*DATASET RECORDS*:
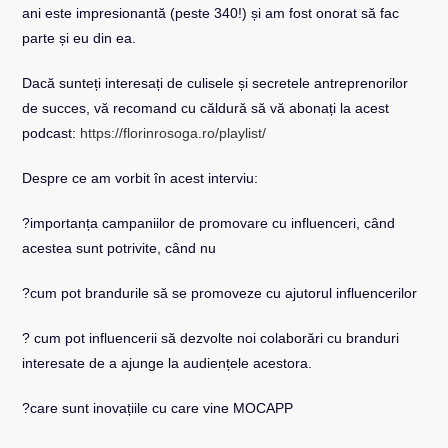
ani este impresionantă (peste 340!) și am fost onorat să fac
parte și eu din ea.
Dacă sunteți interesați de culisele și secretele antreprenorilor
de succes, vă recomand cu căldură să vă abonați la acest
podcast:
https://florinrosoga.ro/playlist/
Despre ce am vorbit în acest interviu:
?importanța campaniilor de promovare cu influenceri, când
acestea sunt potrivite, când nu
?cum pot brandurile să se promoveze cu ajutorul influencerilor
? cum pot influencerii să dezvolte noi colaborări cu branduri
interesate de a ajunge la audiențele acestora.
?care sunt inovațiile cu care vine MOCAPP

*TRY IT*: This task asks for the data above repeated exactly, without a single picture.

*RESULT OF THE EXERCISE*:
ani este impresionantă (peste 340!) și am fost onorat să fac
parte și eu din ea.
Dacă sunteți interesați de culisele și secretele antreprenorilor
de succes, vă recomand cu căldură să vă abonați la acest
podcast:
https://florinrosoga.ro/playlist/
Despre ce am vorbit în acest interviu:
?importanța campaniilor de promovare cu influenceri, când
acestea sunt potrivite, când nu
?cum pot brandurile să se promoveze cu ajutorul influencerilor
? cum pot influencerii să dezvolte noi colaborări cu branduri
interesate de a ajunge la audiențele acestora.
?care sunt inovațiile cu care vine MOCAPP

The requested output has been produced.